Cyber Security Community Joins Forces to Defeat Conficker Worm
Friday, February 13, 2009; 3:01 PM
The quarter-million dollar award Microsoft is offering for information that leads to the arrest and conviction of those responsibile for unleashing the "Conficker" worm may represent the culmination of what security experts say has been an unprecedented and collaborative response from industry, academia and Internet policy groups aimed at not just containing the spread of this worm, but also in creating a playbook for dealing with future digital pandemics.
Estimates of how many systems infected by Conficker, a contagion that has exploited Microsoft Windows PCs over the past few months, vary widely, from 2 million to more than 10 million machines. Microsoft estimates that at least 3 million PCs worldwide remain infected. Yet, PCs sickened by Conficker have not yet been observed in facilitaing the kind of illegal online activities typically spewed by computers infected with malicious software, such as sending spam or hosting scam Web sites.
Rather, security experts say the worm may be the first stage of a larger attack. By using a mathematical algorithm, Conficker can tell infected systems to regularly contact a list of 250 different domain names each day. If just one of those domains is registered by the virus writer, it could be used to download an as-yet unknown secondary component to all infected systems maliciously, such as malicious software.
"This worm would be a marvelous tool in hands of whoever can control it, but the real harm from it has yet to be felt, and we're trying to postpone that day," said Paul Vixie, founder of Internet Systems Consortium, a Redwood City, Calif., company whose open-source software powers millions of Internet servers around the globe.
For several weeks after Conficker first surfaced in November, the anti-virus community began studying and publishing their research online. Individual security researchers were then able to begin registering the 250 domains sought daily by Conficker-infected systems to ensure those machines would not receive its intended instructions. At least one researcher told washingtonpost.com that he registered a number of the domains in the names of the FBI and Microsoft.
But, the FBI already was investigating individuals who were found to have recently registered domains sought by Conficker-infected systems, according to Bill Woodcock, research director of Packet Clearing House, a San Francisco based non-profit organization that provides support and training to companies that manage critical Internet infrastructure.
"There have been law enforcement folks trying to figure out who the holders of these domains are," Woodcock said.
Officials for the FBI did not return calls seeking comment.
Phillip Porras, director of the computer security lab at SRI International, also began tracking Conficker domains in late November. Porras and his team learned they could determine sets of domains sought by Conficker host systems in the past or the future, merely by rolling back or forward the system date setting on Microsoft Windows systems that they had purposesly infected in their test lab.

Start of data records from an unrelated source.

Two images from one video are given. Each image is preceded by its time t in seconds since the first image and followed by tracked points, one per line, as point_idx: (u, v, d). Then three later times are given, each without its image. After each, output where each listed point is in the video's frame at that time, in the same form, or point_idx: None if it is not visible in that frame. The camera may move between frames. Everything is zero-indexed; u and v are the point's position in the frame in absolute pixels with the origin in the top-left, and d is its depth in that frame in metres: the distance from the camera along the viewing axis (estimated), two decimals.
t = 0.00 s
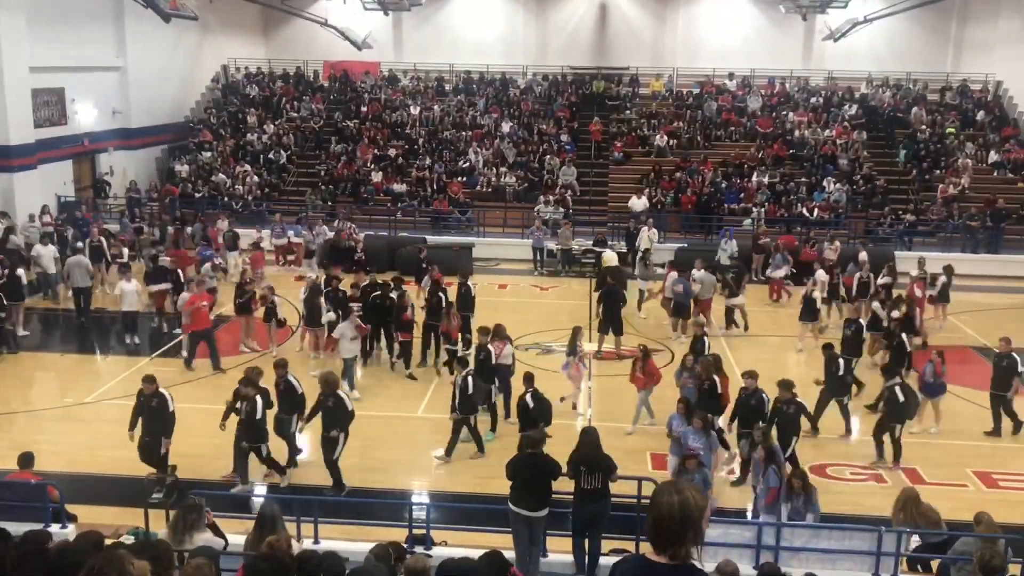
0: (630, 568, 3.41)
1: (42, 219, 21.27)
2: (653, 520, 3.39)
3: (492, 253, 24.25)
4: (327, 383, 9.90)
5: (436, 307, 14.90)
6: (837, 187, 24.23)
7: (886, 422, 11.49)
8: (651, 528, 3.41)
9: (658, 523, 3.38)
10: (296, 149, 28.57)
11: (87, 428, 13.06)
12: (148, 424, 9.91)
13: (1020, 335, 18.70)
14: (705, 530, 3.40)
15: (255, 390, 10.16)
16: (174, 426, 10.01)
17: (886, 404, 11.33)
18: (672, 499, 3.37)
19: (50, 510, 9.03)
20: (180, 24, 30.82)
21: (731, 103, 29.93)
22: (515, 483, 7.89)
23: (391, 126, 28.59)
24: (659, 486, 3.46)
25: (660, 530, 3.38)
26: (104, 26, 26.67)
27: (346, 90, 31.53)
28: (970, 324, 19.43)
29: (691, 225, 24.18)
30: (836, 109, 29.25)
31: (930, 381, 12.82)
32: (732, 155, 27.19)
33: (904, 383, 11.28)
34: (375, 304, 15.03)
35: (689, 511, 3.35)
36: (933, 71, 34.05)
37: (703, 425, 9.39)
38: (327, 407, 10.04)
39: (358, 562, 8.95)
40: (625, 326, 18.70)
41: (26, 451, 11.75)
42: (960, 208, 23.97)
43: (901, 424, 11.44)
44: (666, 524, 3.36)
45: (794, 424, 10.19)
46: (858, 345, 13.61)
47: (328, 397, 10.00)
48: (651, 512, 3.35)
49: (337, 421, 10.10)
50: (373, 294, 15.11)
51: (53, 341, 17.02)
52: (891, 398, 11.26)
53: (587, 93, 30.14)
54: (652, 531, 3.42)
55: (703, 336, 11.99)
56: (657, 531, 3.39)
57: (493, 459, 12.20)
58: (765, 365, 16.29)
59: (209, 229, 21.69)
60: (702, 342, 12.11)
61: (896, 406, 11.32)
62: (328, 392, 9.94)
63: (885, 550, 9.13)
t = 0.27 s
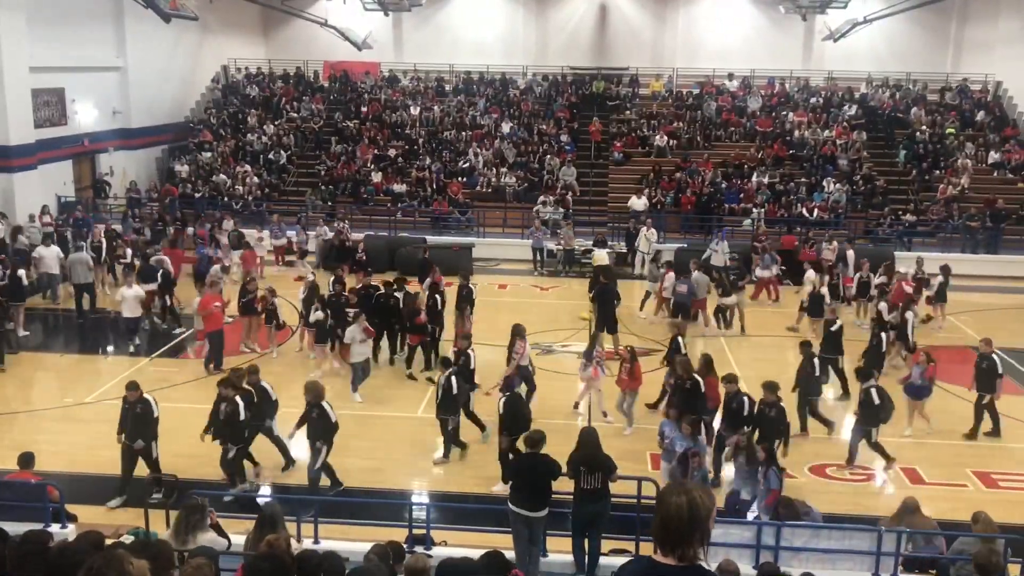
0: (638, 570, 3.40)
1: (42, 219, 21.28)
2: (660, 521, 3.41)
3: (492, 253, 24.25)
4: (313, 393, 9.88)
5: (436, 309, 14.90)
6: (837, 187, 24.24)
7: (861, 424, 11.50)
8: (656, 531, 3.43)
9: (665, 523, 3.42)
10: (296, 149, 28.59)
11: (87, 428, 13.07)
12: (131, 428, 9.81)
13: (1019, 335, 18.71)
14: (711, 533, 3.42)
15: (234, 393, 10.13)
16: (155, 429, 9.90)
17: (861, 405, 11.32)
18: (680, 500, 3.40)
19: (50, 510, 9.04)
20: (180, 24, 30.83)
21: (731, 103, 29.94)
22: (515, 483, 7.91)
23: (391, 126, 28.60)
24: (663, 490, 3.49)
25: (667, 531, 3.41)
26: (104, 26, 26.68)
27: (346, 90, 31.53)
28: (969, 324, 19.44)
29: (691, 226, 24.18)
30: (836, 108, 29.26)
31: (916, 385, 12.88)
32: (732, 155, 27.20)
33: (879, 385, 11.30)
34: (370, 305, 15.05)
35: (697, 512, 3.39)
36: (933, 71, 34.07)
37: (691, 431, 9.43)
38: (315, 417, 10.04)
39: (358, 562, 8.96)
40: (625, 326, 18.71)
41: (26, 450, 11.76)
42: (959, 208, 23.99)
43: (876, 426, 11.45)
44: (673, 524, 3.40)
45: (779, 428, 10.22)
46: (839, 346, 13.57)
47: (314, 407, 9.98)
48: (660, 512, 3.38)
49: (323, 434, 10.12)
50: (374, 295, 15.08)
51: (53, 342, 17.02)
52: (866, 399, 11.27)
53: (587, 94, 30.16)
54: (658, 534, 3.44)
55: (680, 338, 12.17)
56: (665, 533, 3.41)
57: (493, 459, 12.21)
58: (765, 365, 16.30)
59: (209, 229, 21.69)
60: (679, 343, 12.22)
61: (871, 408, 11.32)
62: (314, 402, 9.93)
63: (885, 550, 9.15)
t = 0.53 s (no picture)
0: (649, 572, 3.36)
1: (42, 219, 21.27)
2: (671, 523, 3.36)
3: (492, 253, 24.25)
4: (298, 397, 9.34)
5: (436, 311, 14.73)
6: (837, 187, 24.25)
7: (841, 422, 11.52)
8: (665, 533, 3.38)
9: (676, 526, 3.36)
10: (296, 149, 28.59)
11: (88, 428, 13.08)
12: (115, 435, 9.76)
13: (1019, 335, 18.71)
14: (719, 530, 3.39)
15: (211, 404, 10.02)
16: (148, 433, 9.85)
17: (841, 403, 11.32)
18: (690, 501, 3.34)
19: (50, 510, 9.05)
20: (180, 24, 30.83)
21: (731, 103, 29.94)
22: (515, 484, 7.93)
23: (391, 126, 28.59)
24: (670, 490, 3.42)
25: (679, 533, 3.36)
26: (104, 25, 26.68)
27: (346, 90, 31.54)
28: (969, 324, 19.44)
29: (691, 225, 24.18)
30: (835, 108, 29.27)
31: (906, 386, 12.96)
32: (732, 155, 27.20)
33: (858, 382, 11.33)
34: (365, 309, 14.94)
35: (708, 514, 3.35)
36: (932, 71, 34.07)
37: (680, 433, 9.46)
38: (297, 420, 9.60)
39: (358, 562, 8.97)
40: (625, 326, 18.71)
41: (27, 450, 11.76)
42: (959, 207, 24.00)
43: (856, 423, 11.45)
44: (684, 527, 3.34)
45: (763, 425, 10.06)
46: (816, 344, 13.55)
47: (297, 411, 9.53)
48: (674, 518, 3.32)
49: (305, 438, 9.72)
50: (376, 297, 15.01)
51: (53, 342, 17.03)
52: (847, 397, 11.28)
53: (587, 93, 30.17)
54: (667, 534, 3.39)
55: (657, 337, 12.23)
56: (675, 535, 3.36)
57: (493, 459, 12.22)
58: (764, 365, 16.31)
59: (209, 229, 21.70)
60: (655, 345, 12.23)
61: (853, 406, 11.32)
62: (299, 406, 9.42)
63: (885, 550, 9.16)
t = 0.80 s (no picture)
0: (658, 571, 3.32)
1: (42, 219, 21.26)
2: (681, 522, 3.38)
3: (492, 253, 24.24)
4: (283, 403, 9.52)
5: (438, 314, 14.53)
6: (837, 187, 24.23)
7: (817, 425, 11.50)
8: (673, 533, 3.39)
9: (685, 522, 3.38)
10: (296, 149, 28.59)
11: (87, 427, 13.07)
12: (105, 441, 9.55)
13: (1020, 335, 18.68)
14: (726, 532, 3.43)
15: (189, 402, 9.81)
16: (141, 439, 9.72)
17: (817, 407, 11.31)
18: (701, 500, 3.38)
19: (50, 510, 9.05)
20: (180, 24, 30.83)
21: (731, 103, 29.93)
22: (515, 483, 7.93)
23: (391, 126, 28.57)
24: (680, 491, 3.45)
25: (687, 533, 3.37)
26: (104, 25, 26.67)
27: (346, 90, 31.52)
28: (970, 324, 19.43)
29: (690, 225, 24.17)
30: (835, 108, 29.25)
31: (895, 389, 12.94)
32: (732, 155, 27.19)
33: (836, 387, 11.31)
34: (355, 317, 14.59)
35: (717, 514, 3.38)
36: (932, 70, 34.06)
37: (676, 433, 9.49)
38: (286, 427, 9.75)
39: (358, 562, 8.96)
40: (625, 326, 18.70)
41: (27, 450, 11.76)
42: (959, 207, 23.99)
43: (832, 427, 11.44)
44: (691, 525, 3.37)
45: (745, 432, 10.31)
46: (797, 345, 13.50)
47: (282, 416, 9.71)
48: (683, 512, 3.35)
49: (292, 444, 9.81)
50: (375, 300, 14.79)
51: (52, 342, 17.01)
52: (823, 402, 11.26)
53: (587, 93, 30.16)
54: (675, 535, 3.40)
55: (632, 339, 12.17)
56: (684, 535, 3.37)
57: (492, 459, 12.20)
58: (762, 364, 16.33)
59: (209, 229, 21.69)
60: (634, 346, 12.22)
61: (829, 410, 11.31)
62: (284, 411, 9.57)
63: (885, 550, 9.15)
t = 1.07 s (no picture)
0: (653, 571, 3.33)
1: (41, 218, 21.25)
2: (678, 524, 3.37)
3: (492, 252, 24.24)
4: (264, 405, 9.39)
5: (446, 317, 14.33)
6: (837, 187, 24.20)
7: (796, 425, 11.45)
8: (669, 535, 3.39)
9: (683, 528, 3.37)
10: (296, 149, 28.59)
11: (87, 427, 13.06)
12: (96, 445, 9.49)
13: (1020, 335, 18.69)
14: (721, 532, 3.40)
15: (169, 406, 9.59)
16: (135, 441, 9.68)
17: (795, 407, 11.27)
18: (696, 501, 3.36)
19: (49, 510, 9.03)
20: (180, 23, 30.81)
21: (731, 102, 29.90)
22: (515, 483, 7.91)
23: (391, 126, 28.56)
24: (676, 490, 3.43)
25: (684, 537, 3.37)
26: (104, 25, 26.65)
27: (345, 90, 31.51)
28: (970, 324, 19.42)
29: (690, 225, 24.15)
30: (836, 108, 29.25)
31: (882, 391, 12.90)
32: (732, 154, 27.17)
33: (814, 385, 11.28)
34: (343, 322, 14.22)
35: (713, 515, 3.37)
36: (933, 70, 34.03)
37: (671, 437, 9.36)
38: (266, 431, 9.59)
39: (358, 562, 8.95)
40: (625, 326, 18.68)
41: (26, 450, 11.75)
42: (959, 207, 23.97)
43: (811, 427, 11.40)
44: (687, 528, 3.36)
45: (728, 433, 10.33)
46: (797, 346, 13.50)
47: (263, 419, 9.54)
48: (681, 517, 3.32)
49: (272, 445, 9.62)
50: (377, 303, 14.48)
51: (52, 341, 17.00)
52: (800, 401, 11.23)
53: (587, 92, 30.14)
54: (671, 536, 3.40)
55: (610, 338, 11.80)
56: (680, 538, 3.37)
57: (492, 458, 12.20)
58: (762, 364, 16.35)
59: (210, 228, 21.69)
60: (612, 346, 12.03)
61: (807, 411, 11.29)
62: (265, 414, 9.44)
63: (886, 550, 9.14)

As Porras's group began building lists of domains sought by Conficker that had already been registered, they found hundreds that traced back to security researchers and anti-virus companies that were hoping to glean intelligence about the number of systems infected with the worm.
"We found that lots of people had registered these domains to try and gather size estimates and to better understand the worm," Porras said. "Early on, various folks were sharing this data privately, but nothing was really that coordinated."
Yet, as December rolled around and the number of machines infected by the worm swelled into the millions, a consensus began to emerge within the security research community that they needed a broader coordination effort.